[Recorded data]
=-=-=-=-=

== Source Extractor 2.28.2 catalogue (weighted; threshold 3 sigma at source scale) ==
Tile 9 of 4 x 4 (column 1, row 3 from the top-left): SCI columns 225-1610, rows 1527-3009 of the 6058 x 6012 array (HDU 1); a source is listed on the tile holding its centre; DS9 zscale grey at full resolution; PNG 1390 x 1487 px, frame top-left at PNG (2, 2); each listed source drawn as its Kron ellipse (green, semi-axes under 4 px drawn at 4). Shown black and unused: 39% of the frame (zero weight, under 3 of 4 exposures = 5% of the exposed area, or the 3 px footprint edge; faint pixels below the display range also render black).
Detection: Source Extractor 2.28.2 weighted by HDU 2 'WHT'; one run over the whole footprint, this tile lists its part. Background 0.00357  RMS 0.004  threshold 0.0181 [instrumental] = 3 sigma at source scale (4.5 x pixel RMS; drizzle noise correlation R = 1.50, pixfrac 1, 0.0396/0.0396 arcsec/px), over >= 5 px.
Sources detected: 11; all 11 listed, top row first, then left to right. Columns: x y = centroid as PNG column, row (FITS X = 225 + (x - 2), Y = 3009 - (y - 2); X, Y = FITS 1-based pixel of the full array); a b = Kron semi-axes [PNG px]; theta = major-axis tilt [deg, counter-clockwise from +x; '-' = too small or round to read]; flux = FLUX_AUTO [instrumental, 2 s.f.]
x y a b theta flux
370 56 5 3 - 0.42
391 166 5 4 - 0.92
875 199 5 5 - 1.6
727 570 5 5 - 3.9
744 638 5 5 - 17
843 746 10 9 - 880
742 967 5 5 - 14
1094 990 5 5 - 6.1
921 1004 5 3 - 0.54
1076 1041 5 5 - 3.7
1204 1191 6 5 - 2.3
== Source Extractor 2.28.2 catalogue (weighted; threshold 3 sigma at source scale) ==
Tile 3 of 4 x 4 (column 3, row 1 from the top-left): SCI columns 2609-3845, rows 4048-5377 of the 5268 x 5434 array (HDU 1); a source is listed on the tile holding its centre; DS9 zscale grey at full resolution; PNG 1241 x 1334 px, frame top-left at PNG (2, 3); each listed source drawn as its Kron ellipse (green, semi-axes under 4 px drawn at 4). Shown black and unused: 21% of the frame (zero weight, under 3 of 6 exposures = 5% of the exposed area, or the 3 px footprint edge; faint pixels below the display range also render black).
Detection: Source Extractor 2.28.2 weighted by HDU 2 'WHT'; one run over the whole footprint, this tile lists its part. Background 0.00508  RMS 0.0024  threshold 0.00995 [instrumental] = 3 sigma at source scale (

=-=-=-=-=

INSTRUCTION:
Find each line of the listing above that contains the string "resolution" and copy those lines out in full.

EXPECTED OUTPUT:
Tile 9 of 4 x 4 (column 1, row 3 from the top-left): SCI columns 225-1610, rows 1527-3009 of the 6058 x 6012 array (HDU 1); a source is listed on the tile holding its centre; DS9 zscale grey at full resolution; PNG 1390 x 1487 px, frame top-left at PNG (2, 2); each listed source drawn as its Kron ellipse (green, semi-axes under 4 px drawn at 4). Shown black and unused: 39% of the frame (zero weight, under 3 of 4 exposures = 5% of the exposed area, or the 3 px footprint edge; faint pixels below the display range also render black).
Tile 3 of 4 x 4 (column 3, row 1 from the top-left): SCI columns 2609-3845, rows 4048-5377 of the 5268 x 5434 array (HDU 1); a source is listed on the tile holding its centre; DS9 zscale grey at full resolution; PNG 1241 x 1334 px, frame top-left at PNG (2, 3); each listed source drawn as its Kron ellipse (green, semi-axes under 4 px drawn at 4). Shown black and unused: 21% of the frame (zero weight, under 3 of 6 exposures = 5% of the exposed area, or the 3 px footprint edge; faint pixels below the display range also render black).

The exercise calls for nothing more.